Это было где-то на разломе детства, а может быть отрочества. Они жили в с т а н д а р т н о м доме, он был сколочен из щитов, оштукатурен, покрашен в грязно-желтый цвет. Попасть в такой дом, а не в барак считалось особой честью, квартира была отдельной, ее дали отцу за заслуги, хотя не было понятно, за какие именно. Отца звали в поселке Кривой Петр, а то и просто Кривой, хотя ничего у него кривого не было, глаза нормальные, маленькие, под надбровными дугами, где вместо бровей, как мох на кочках, росло несколько длинных волосков, а сам он был высок, плечист, с расплющенными руками. Были две комнаты, кухня и холодный сортир с круглым очком, зимой оттуда дуло, а летом несло дурным запахом, который не могла заглушить хлорка.

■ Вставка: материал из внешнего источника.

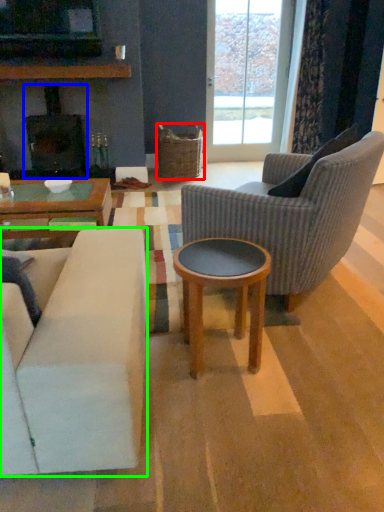
Question: Which object is the farthest from picnic basket (highlighted by a red box)? Choose among these: fireplace (highlighted by a blue box) or studio couch (highlighted by a green box).

Choices:
 (A) fireplace
 (B) studio couch

Answer: (B)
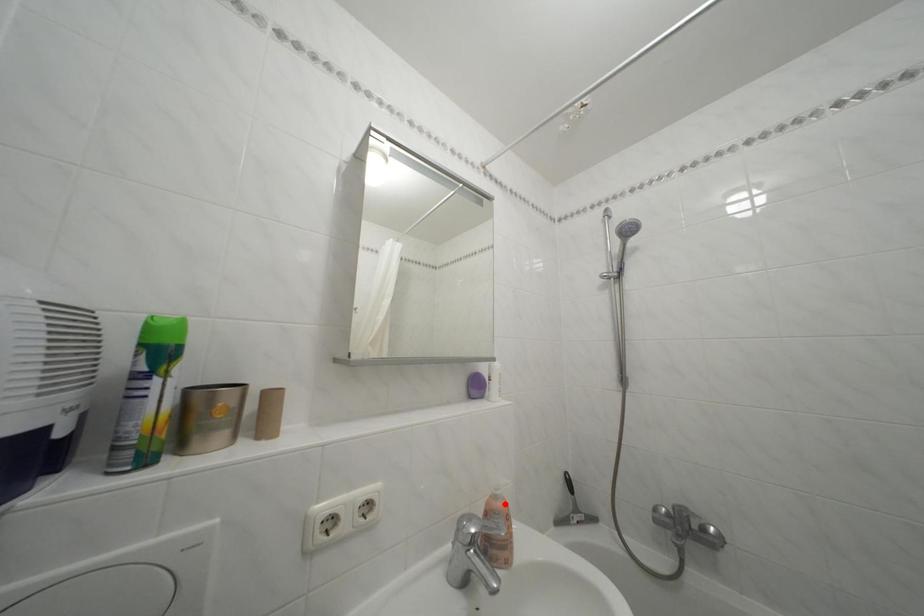
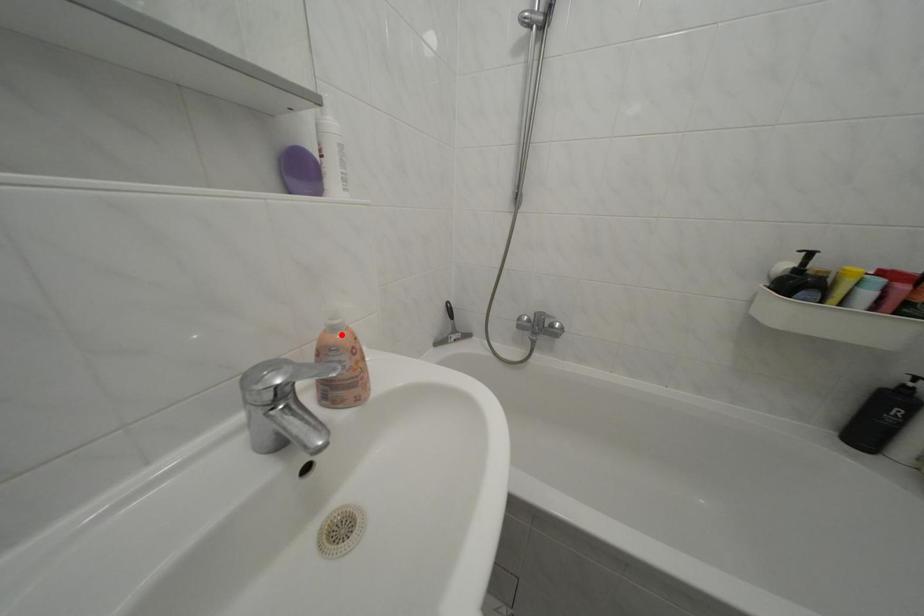
I am providing you with two images of the same scene from different viewpoints. A red point is marked on the first image and another point is marked on the second image. Is the marked point in image1 the same physical position as the marked point in image2?

Yes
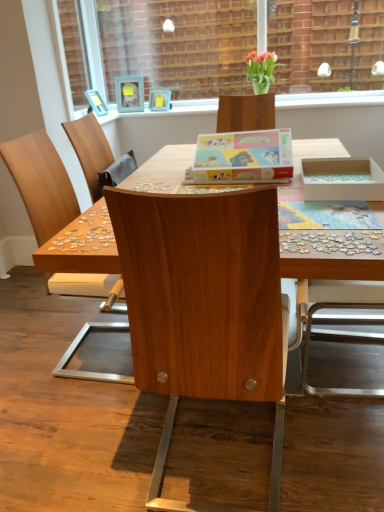
This screenshot has height=512, width=384. In order to click on multicolored plastic puzzle pieces at right in this screenshot , I will do `click(332, 242)`.

Find the location of a particular element. This screenshot has width=384, height=512. matte wooden picture frame at upper center, the 2th picture frame in the left-to-right sequence is located at coordinates (159, 100).

Describe the element at coordinates (78, 247) in the screenshot. This screenshot has height=512, width=384. I see `wooden desk at center` at that location.

The image size is (384, 512). Find the location of `matte cardboard box at center`. matte cardboard box at center is located at coordinates (243, 157).

Is matte cardboard box at center at the back of matte wooden picture frame at upper center, marked as the first picture frame in a right-to-left arrangement?

matte wooden picture frame at upper center, marked as the first picture frame in a right-to-left arrangement, does not have its back to matte cardboard box at center.

Locate an element on the screen. The width and height of the screenshot is (384, 512). the 1st picture frame above the matte cardboard box at center (from a real-world perspective) is located at coordinates (159, 100).

Considering the sizes of matte wooden picture frame at upper center, the 2th picture frame in the left-to-right sequence, and matte cardboard box at center in the image, is matte wooden picture frame at upper center, the 2th picture frame in the left-to-right sequence, bigger or smaller than matte cardboard box at center?

Considering their sizes, matte wooden picture frame at upper center, the 2th picture frame in the left-to-right sequence, takes up less space than matte cardboard box at center.

At what (x,y) coordinates should I click in order to perform the action: click on the 1st picture frame to the left when counting from the matte cardboard box at center. Please return your answer as a coordinate pair (x, y). This screenshot has height=512, width=384. Looking at the image, I should click on (159, 100).

Which of these two, matte cardboard box at center or matte wooden picture frame at upper center, marked as the first picture frame in a right-to-left arrangement, stands taller?

Standing taller between the two is matte cardboard box at center.

In terms of width, does matte cardboard box at center look wider or thinner when compared to matte wooden picture frame at upper center, the 2th picture frame in the left-to-right sequence?

Considering their sizes, matte cardboard box at center looks broader than matte wooden picture frame at upper center, the 2th picture frame in the left-to-right sequence.

Which is more to the left, matte cardboard box at center or matte wooden picture frame at upper center, marked as the first picture frame in a right-to-left arrangement?

matte wooden picture frame at upper center, marked as the first picture frame in a right-to-left arrangement, is more to the left.

Is point (130, 88) positioned in front of point (97, 345)?

No, it is not.

Locate an element on the screen. This screenshot has width=384, height=512. the 2nd picture frame positioned above the wooden chair at center (from a real-world perspective) is located at coordinates (129, 94).

Based on their positions, is wooden photo frame at upper center, which appears as the second picture frame when viewed from the right, located to the left or right of wooden chair at center?

wooden photo frame at upper center, which appears as the second picture frame when viewed from the right, is to the left of wooden chair at center.

Is wooden photo frame at upper center, acting as the first picture frame starting from the left, facing away from wooden chair at center?

No, wooden chair at center is not at the back of wooden photo frame at upper center, acting as the first picture frame starting from the left.

Is wooden chair at center at the right side of multicolored plastic puzzle pieces at right?

Incorrect, wooden chair at center is not on the right side of multicolored plastic puzzle pieces at right.

Does wooden chair at center contain multicolored plastic puzzle pieces at right?

Definitely not — multicolored plastic puzzle pieces at right is not inside wooden chair at center.

Could you tell me if wooden chair at center is facing multicolored plastic puzzle pieces at right?

No.

From the image's perspective, between wooden chair at center and multicolored plastic puzzle pieces at right, which one is located above?

multicolored plastic puzzle pieces at right.

From the image's perspective, does wooden desk at center appear lower than brick wall at upper center?

Indeed, from the image's perspective, wooden desk at center is shown beneath brick wall at upper center.

Is wooden desk at center at the right side of brick wall at upper center?

No, wooden desk at center is not to the right of brick wall at upper center.

You are a GUI agent. You are given a task and a screenshot of the screen. Output one action in this format:
    pyautogui.click(x=<x>, y=<y>)
    Task: Click on the window screen lying on the right of wooden desk at center
    Image resolution: width=384 pixels, height=512 pixels.
    Given the screenshot: What is the action you would take?
    pyautogui.click(x=178, y=44)

Is the position of wooden desk at center more distant than that of brick wall at upper center?

No, wooden desk at center is in front of brick wall at upper center.

From the image's perspective, which one is positioned higher, wooden chair at center or brick wall at upper center?

brick wall at upper center, from the image's perspective.

Are wooden chair at center and brick wall at upper center located far from each other?

Yes, wooden chair at center and brick wall at upper center are quite far apart.

Can we say wooden chair at center lies outside brick wall at upper center?

wooden chair at center lies outside brick wall at upper center's area.

In the image, is wooden chair at center positioned in front of or behind brick wall at upper center?

Visually, wooden chair at center is located in front of brick wall at upper center.

In the image, is wooden frame at upper center on the left side or the right side of multicolored plastic puzzle pieces at right?

Based on their positions, wooden frame at upper center is located to the right of multicolored plastic puzzle pieces at right.

Considering the relative positions of wooden frame at upper center and multicolored plastic puzzle pieces at right in the image provided, is wooden frame at upper center in front of multicolored plastic puzzle pieces at right?

No, wooden frame at upper center is further to the viewer.

Is wooden frame at upper center directly adjacent to multicolored plastic puzzle pieces at right?

There is a gap between wooden frame at upper center and multicolored plastic puzzle pieces at right.

Is point (302, 100) in front of point (318, 232)?

No, it is not.

Find the location of `box in front of the matte wooden picture frame at upper center, the 2th picture frame in the left-to-right sequence`. box in front of the matte wooden picture frame at upper center, the 2th picture frame in the left-to-right sequence is located at coordinates (243, 157).

You are a GUI agent. You are given a task and a screenshot of the screen. Output one action in this format:
    pyautogui.click(x=<x>, y=<y>)
    Task: Click on the 1st picture frame above the matte cardboard box at center (from the image's perspective)
    
    Given the screenshot: What is the action you would take?
    pyautogui.click(x=159, y=100)

Looking at the image, which one is located further to translucent glass vase at upper center, matte cardboard box at center or wooden chair at center?

wooden chair at center is positioned further to the anchor translucent glass vase at upper center.

Considering their positions, is brick wall at upper center positioned further to multicolored plastic puzzle pieces at right than wooden desk at center?

Among the two, brick wall at upper center is located further to multicolored plastic puzzle pieces at right.

From the image, which object appears to be nearer to wooden desk at center, matte wooden picture frame at upper center, the 2th picture frame in the left-to-right sequence, or wooden frame at upper center?

wooden frame at upper center is closer to wooden desk at center.

When comparing their distances from multicolored plastic puzzle pieces at right, does matte cardboard box at center or translucent glass vase at upper center seem further?

translucent glass vase at upper center is positioned further to the anchor multicolored plastic puzzle pieces at right.

Looking at the image, which one is located closer to wooden photo frame at upper center, which appears as the second picture frame when viewed from the right, wooden desk at center or translucent glass vase at upper center?

The object closer to wooden photo frame at upper center, which appears as the second picture frame when viewed from the right, is translucent glass vase at upper center.

Looking at the image, which one is located closer to translucent glass vase at upper center, wooden frame at upper center or matte wooden picture frame at upper center, marked as the first picture frame in a right-to-left arrangement?

The object closer to translucent glass vase at upper center is wooden frame at upper center.

Consider the image. Which object lies nearer to the anchor point translucent glass vase at upper center, wooden photo frame at upper center, which appears as the second picture frame when viewed from the right, or wooden chair at center?

wooden photo frame at upper center, which appears as the second picture frame when viewed from the right, is positioned closer to the anchor translucent glass vase at upper center.

Considering their positions, is wooden chair at center positioned closer to matte cardboard box at center than matte wooden picture frame at upper center, the 2th picture frame in the left-to-right sequence?

Based on the image, wooden chair at center appears to be nearer to matte cardboard box at center.

The height and width of the screenshot is (512, 384). Find the location of `window screen situated between wooden photo frame at upper center, which appears as the second picture frame when viewed from the right, and wooden frame at upper center from left to right`. window screen situated between wooden photo frame at upper center, which appears as the second picture frame when viewed from the right, and wooden frame at upper center from left to right is located at coordinates (178, 44).

Find the location of a particular element. This screenshot has height=512, width=384. floral arrangement between brick wall at upper center and wooden frame at upper center vertically is located at coordinates (261, 70).

The height and width of the screenshot is (512, 384). Find the location of `box positioned between multicolored plastic puzzle pieces at right and translucent glass vase at upper center from near to far`. box positioned between multicolored plastic puzzle pieces at right and translucent glass vase at upper center from near to far is located at coordinates (243, 157).

Identify the location of jigsaw puzzle located between wooden desk at center and brick wall at upper center in the depth direction. Image resolution: width=384 pixels, height=512 pixels. (332, 242).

Во дворе жили рабочие и блатные, старались не мешать друг другу. Блатные прятались больше по дровяникам, таскали туда велосипеды, перекрашивали, меняли номера — тогда велосипеду полагался номер, как автомобилю, — делили добро, похищенное в чужих квартирах, не поселковых, а городских, славилось торгсиновское. Мальчишки во дворе перенимали от блатных песни: «Мурку» и еще похабную о Леле-комсомолке. Рабочие уходили на смену и приходили со смены, шли мимо блатных не замечая, а те и не очень высовывались. Однако же, когда обокрали инженера Краснова — невысокого человечка в пенсне и с картофелевидным носом, украли у него серебряные ножи и вилки, статуэтки каслинского литья, которые он собирал годами, торгсиновское барахло, — отец собрал своих. Те, взяв по металлическому стержню, окружили дровяники. Вышли братья Пименовы в кепочках с лакированными козырьками — «капитанками», поглядели на отца, на рабочих, младший зашелся в истерике: фрайер ваш инженер, не мы там скачнули. Отец сказал: через два часа не вернете, всех изурочим, и милиции не надо, тут ждать будем. Так и стояли с железными прутьями, полтора часа стояли. Трое чужарей все барахло принесли, разошлись молча. Только мать вопила ночью: порежут они тебя, Петя, у них же у каждого финка за голенищем. Отец успокаивал: не порежут, им тихо жить тоже хочется.